I’ve been going around looking at all different shapes and sizes of blogs that are doing things similar to what I want to do here, and with a very few exceptions the majority seem to be nothing more than product placement pages. Now, I am all for promoting the small business owner, craftsman or artisan (as I hope to be one myself someday), but isn’t that saying something particularly telling about our lives and cultures today? It leaves me with a funny taste in my mouth and the question of why must we buy things or think about buying things to feel validated?
I don’t want this blog to turn into product placement. There are enough people out there who are apparently more than happy to do that. I used to read Design*Sponge every day, and about a year or so ago I noticed that it was nothing more than a product list of upcoming (or already arrived) designers with the occasional content piece thrown in haphazardly. I’ve hopped on over every now and again since then, and I’m hoping the infusion of new blood will help up the content again instead of just posting more things to want or buy. Lord knows I know how hard it is to come up with content on a regular basis, which everyone can obviously tell from the sporadic posting here. Still, which is better – quality or quantity?
I don’t have answers – I don’t even fully know the depth I want this blog to encompass yet – but I do know when I see something I don’t want. There is a part of me that truly misses the days before the internet and widespread cell phones even though I fully embrace connectivity for the most part. I miss having time to digest information before someone demands a response. I miss people having time to fact-check what they say before broadcasting their opinions to the nation or entire world. But on the other hand, I love the fact that I can much more easily find pockets of people who share common ideas and interests – I don’t miss the isolation and ostracism of my youth in the slightest. I wonder now that we’re all inundated with information and stimuli that it isn’t all about finding balance… knowing when to shut off the cell phone or do something outside instead of sitting in front of the TV or video game console or computer. By not being chained to a cubicle for nine hours a day, I find myself much more able to step away from the computer. Much less needy for the constant information to keep my brain awake while doing repetitive, fairly mind-numbing tasks. This doesn’t even encompass the fact that I lost ten pounds within six weeks of being free of the office and look healthier than I have in the last five years, or the increased mental stability and balance I’ve been able to cultivate.

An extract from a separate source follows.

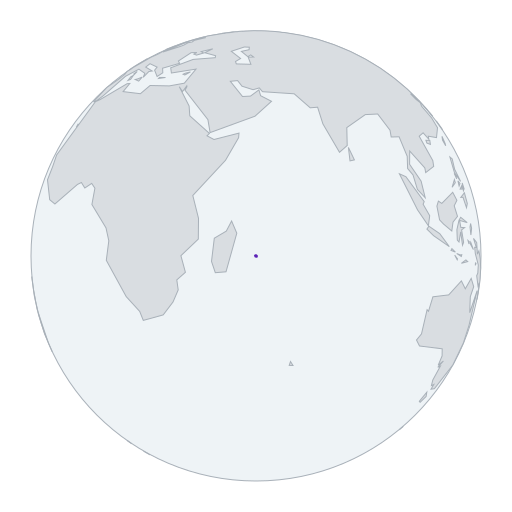 globe centered on La Réunion
{"feature_id": "FRA-4601", "entity_name": "La Réunion", "entity_type": "Overseas department", "adm_level": 1, "iso_a3": "FRA", "parent_name": "France", "parent_adm1": "", "projection": "orthographic", "projection_center": [55.548, -21.116], "detail": "fine", "context": "on_globe", "style": "filled", "palette": "violet", "viewbox_px": 512, "rotation_deg": 0, "n_neighbors": 0, "source": "natural_earth", "source_scale": "10m", "svg_char_len": 6162}
<svg xmlns="http://www.w3.org/2000/svg" viewBox="0 0 512 512"><circle cx="256" cy="256" r="225" fill="#eef3f6" stroke="#a8b0b8"/><path d="M31.7,276.5L31.8,277.1L33.5,289.8L37.1,309.3L48.4,343.0L52.1,351.7L44.5,333.7L38.6,315.0L34.3,295.9L31.7,276.5ZM143.5,451.2L143.9,451.4L150.1,454.9L143.5,451.2ZM131.7,443.8L126.9,440.4L127.3,440.5L130.8,443.0L131.7,443.8ZM204.0,36.8L192.9,39.8L188.8,41.1L188.8,41.4L175.8,46.7L169.3,49.1L174.8,45.9L166.2,49.4L167.2,48.9L185.4,42.1L204.0,36.8ZM232.5,31.9L234.4,31.8L229.0,32.5L222.0,33.3L224.4,33.4L226.2,32.9L229.4,32.7L235.1,31.8L237.6,31.7L238.7,31.4L239.7,31.3L242.5,31.1L241.7,31.3L253.4,30.7L262.4,30.8L263.5,30.8L272.3,31.3L274.9,31.5L275.1,31.5L281.5,32.2L280.5,32.2L282.4,32.4L284.4,32.5L301.4,35.3L318.1,39.4L334.4,44.8L350.3,51.4L365.6,59.2L380.3,68.1L394.3,78.2L407.4,89.2L419.7,101.3L431.1,114.2L432.8,116.4L431.7,115.4L426.7,109.0L421.7,103.6L419.0,100.5L415.6,97.9L411.6,93.4L410.8,94.1L415.9,99.3L420.4,102.8L421.5,106.1L431.6,117.9L437.5,127.7L436.5,137.6L428.3,136.2L428.8,139.2L423.1,132.8L419.2,136.2L432.8,160.6L433.7,166.4L425.7,172.6L424.8,167.9L409.7,151.0L409.6,164.3L421.1,181.1L425.2,197.7L417.4,189.4L413.0,174.9L407.6,168.5L407.2,156.3L399.1,136.8L391.2,137.0L390.0,130.2L377.7,114.0L365.3,114.6L346.8,127.6L347.2,145.5L339.5,152.3L322.9,123.9L317.6,107.2L310.2,107.8L294.2,93.8L262.5,91.7L259.3,87.9L253.1,89.7L242.0,86.2L237.6,80.6L230.3,81.3L242.5,96.5L250.5,96.1L258.9,89.9L260.6,95.7L271.5,101.3L255.0,116.2L210.1,132.6L207.9,119.6L185.0,90.2L186.9,86.8L186.9,86.4L186.8,85.8L182.5,91.6L179.3,86.7L189.1,106.0L189.8,115.8L209.4,133.4L207.0,135.8L214.0,139.5L239.0,133.1L238.6,137.7L225.5,160.3L192.8,195.5L198.5,218.3L198.3,239.1L180.9,255.7L185.4,272.3L176.8,279.9L178.2,289.9L173.0,302.0L163.2,314.9L143.3,320.4L139.7,311.4L126.2,296.6L106.3,260.3L108.8,240.8L106.0,227.9L91.9,204.5L94.9,188.2L91.7,183.4L84.8,188.0L81.4,182.5L77.5,184.4L54.9,204.0L49.7,199.7L47.5,179.8L52.7,166.5L56.6,155.0L95.4,101.7L100.3,99.5L127.1,83.7L129.8,83.5L123.1,91.6L140.4,93.7L150.1,85.5L169.3,85.9L184.3,83.2L196.0,69.1L171.4,73.0L170.7,67.8L193.2,59.4L215.2,57.7L215.6,55.7L204.7,52.7L212.8,48.8L201.2,51.6L203.7,53.0L196.5,55.1L193.9,54.1L196.8,52.5L191.1,52.7L178.4,61.0L179.6,63.3L162.6,68.2L162.8,72.8L157.1,76.5L154.6,70.2L157.1,67.1L150.0,63.7L145.7,67.1L152.2,71.0L148.9,71.5L143.2,77.3L144.8,73.3L138.9,69.2L125.5,76.3L103.3,95.7L96.6,100.7L93.4,101.9L106.8,87.5L120.2,78.1L125.2,73.9L127.0,71.5L130.9,69.2L133.3,67.4L138.8,64.3L151.1,57.2L157.4,54.4L166.5,49.5L171.0,47.6L164.3,50.9L163.0,52.0L179.2,46.8L183.6,45.2L188.2,42.7L192.1,42.0L194.5,40.3L205.9,37.6L194.0,39.9L199.2,38.1L208.4,35.8L208.1,35.9L232.5,31.9ZM78.3,123.7L76.3,127.2L78.3,123.7ZM236.3,63.9L250.9,64.3L248.2,57.2L253.6,57.0L250.7,54.9L247.9,56.7L241.4,51.4L249.1,49.7L249.3,47.2L244.3,47.0L231.3,51.3L240.6,58.5L235.5,61.5L236.3,63.9ZM147.3,58.7L145.8,59.8L141.9,62.3L129.4,69.7L135.6,65.6L135.0,66.0L147.3,58.7ZM135.2,79.5L137.7,78.9L142.2,77.1L138.7,81.1L135.2,79.5ZM130.8,76.8L133.4,75.4L130.6,79.4L128.0,80.4L130.8,76.8ZM137.2,71.5L133.8,75.0L134.0,73.7L137.2,71.5ZM167.0,49.8L170.0,48.5L169.5,49.0L166.7,50.3L167.0,49.8ZM190.5,71.9L184.8,75.0L183.1,74.2L185.4,73.2L190.5,71.9ZM159.5,77.4L165.5,77.5L158.5,78.5L159.5,77.4ZM290.5,361.5L293.0,365.5L289.2,365.4L290.5,361.5ZM236.8,233.2L226.0,271.8L215.3,272.7L211.5,261.4L214.3,238.2L226.3,231.1L231.6,221.0L236.8,233.2ZM454.7,255.1L457.5,258.9L457.2,259.8L454.7,255.1ZM451.9,248.6L455.4,252.1L451.0,250.4L451.9,248.6ZM456.7,253.5L460.3,254.9L461.8,254.7L461.3,256.5L456.7,253.5ZM449.3,246.6L433.6,235.7L426.9,229.1L428.9,226.2L439.8,233.7L449.3,246.6ZM428.4,225.8L417.5,209.8L399.4,173.8L405.9,176.7L424.2,201.6L423.1,204.2L429.7,215.7L428.4,225.8ZM453.0,222.1L451.8,231.0L443.6,224.1L439.6,219.9L436.9,206.1L438.4,201.1L441.8,203.4L452.7,192.3L456.9,200.3L454.2,205.8L457.5,216.4L453.0,222.1ZM348.4,147.4L354.4,159.9L350.0,160.9L348.4,147.4ZM455.3,182.7L452.1,187.3L454.4,179.6L455.3,182.7ZM455.6,174.6L456.7,178.9L454.2,173.4L455.6,174.6ZM430.4,144.4L426.9,143.1L425.9,140.3L429.8,140.4L430.4,144.4ZM442.0,136.3L445.2,143.7L445.7,145.8L442.5,140.1L442.0,136.3ZM399.3,429.8L401.4,428.0L403.3,426.4L399.3,429.8ZM419.3,401.3L426.8,392.2L426.1,396.5L420.1,402.3L419.3,401.3ZM442.2,348.8L419.5,346.0L416.5,340.0L421.5,333.9L427.1,309.7L428.5,311.3L432.9,296.8L448.7,294.9L461.4,280.9L465.3,288.8L471.2,278.4L473.7,286.7L470.3,296.7L469.7,312.7L477.1,290.7L469.0,325.4L463.4,342.9L452.8,365.0L434.4,388.7L431.0,389.2L433.8,384.5L431.4,385.6L432.8,380.0L440.4,366.1L437.8,367.3L443.4,361.0L438.2,365.2L442.1,355.9L442.2,348.8ZM461.4,263.3L465.9,259.9L467.7,261.6L461.4,263.3ZM477.0,299.6L477.6,296.3L479.3,282.8L478.0,286.0L476.7,275.7L477.8,273.1L478.3,265.0L475.3,253.5L474.7,247.3L476.3,247.5L473.5,238.4L476.7,242.6L477.4,254.2L478.9,250.8L480.3,259.1L480.7,268.8L479.9,281.2L479.7,282.6L478.2,293.1L477.0,299.6ZM475.5,262.5L476.0,263.6L475.3,265.4L475.5,262.5ZM469.3,241.7L469.0,244.0L468.0,240.5L469.3,241.7ZM470.7,242.2L473.4,249.6L470.3,243.9L470.7,242.2ZM459.6,220.4L460.8,227.4L464.6,227.6L461.6,229.9L463.6,242.4L462.5,245.2L460.7,231.9L459.0,242.0L457.3,240.1L456.9,229.7L459.0,220.2L460.7,217.3L467.2,222.6L459.6,220.4ZM470.9,235.0L470.0,227.0L470.6,223.5L471.6,228.3L470.9,235.0ZM466.5,207.7L463.0,197.3L460.8,197.4L464.4,192.8L467.3,203.5L466.5,207.7ZM462.1,189.1L460.1,189.1L461.6,185.9L462.1,189.1ZM459.1,186.0L457.9,180.8L460.0,183.5L459.1,186.0ZM463.4,190.7L462.2,182.9L464.1,188.8L463.4,190.7ZM454.6,169.2L460.6,181.4L454.4,172.5L449.9,157.0L452.2,158.9L454.6,169.2ZM440.8,127.1L442.6,129.8L436.9,121.8L436.3,120.9L440.8,127.1Z" fill="#d9dde1" stroke="#a8b0b8" stroke-width="1"/><path d="M256.9,256.0L257.1,256.0L257.1,256.3L257.0,256.6L257.0,256.8L256.9,256.9L256.7,256.9L256.6,257.0L256.4,257.0L256.2,257.0L256.0,256.9L255.8,256.9L255.7,256.8L255.5,256.7L255.4,256.6L255.2,256.6L255.1,256.4L255.1,256.2L254.9,255.9L254.8,255.7L255.0,255.5L255.0,255.4L255.1,255.2L255.3,255.1L255.5,255.0L255.8,255.0L256.0,255.1L256.4,255.1L256.5,255.2L256.5,255.3L256.6,255.5L256.7,255.8L256.8,255.8L256.9,256.0Z" fill="#8b5cf6" stroke="#5b21b6" stroke-width="1.5"/></svg>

The country is jumping on the organic bandwagon from beauty products to food; clothing to home products. Why is it then that businesses are so adverse to an organic environment? Why do we shy away from an organic lifestyle? I’ve yet to work a job where I’m not left twiddling my thumbs on a regular basis because I work efficiently and businesses, by nature, are not. Why not just pay someone to do their job, do it well, and however long it takes them is however long it takes them? Why not pay for quality of work instead of quantity of time? I don’t think I will ever understand why people are viewed as a commodity, as a resource which is uniform and equal when they are most definitely not.
It reminds me of a snippet from the book “Fruitless Fall” which is about the growing Colony Collapse Disorder epidemic of honey bees plaguing the United States. The author talks about how when placed in a “natural” hive (one mimicking the shape of a hive in nature), the Italian honey bees relearned how to eject the varroa mites naturally, which has been a problem plaguing them for years in the Langstroth hives (the box-style, uniformly regimented artificial hives) where they just seemed to ignore the mites altogether and resulted in devastating the population in the infected hive. Perhaps I’m making too loose of a connection or not taking into account enough variables, but what does this say about people who are forced into the regimented monotony of big business? Those virtually living a cube farm for the majority of their waking hours? That they just forget how to take care of themselves? That they just trudge on, day in and day out without regard to the parasites that are eating away at them? I can’t say I have the answers, but this most definitely struck a chord.
I’d much prefer to live an organic lifestyle. To have time to be a person. To have passions and goals that don’t revolve around the latest “it” gadget or “must have” product. I am a consumer, yes. I still love shopping. But I’ve noticed in the last few years that instead of buying mostly products, I’ve shifted to buying materials, supplies, ingredients or components. I want to be able to provide for myself, to understand the process to make what people want and need. I can’t hope to learn everything in a single lifetime, but I sure as hell can try. And from what I’ve experienced so far? It’s far and away more satisfying in the long term for me than just going to the shop and throwing money at my wants and desires. I am excited and infused with ideas and possibilities, looking forward to the adventures in life. Isn’t that what living is all about anyway?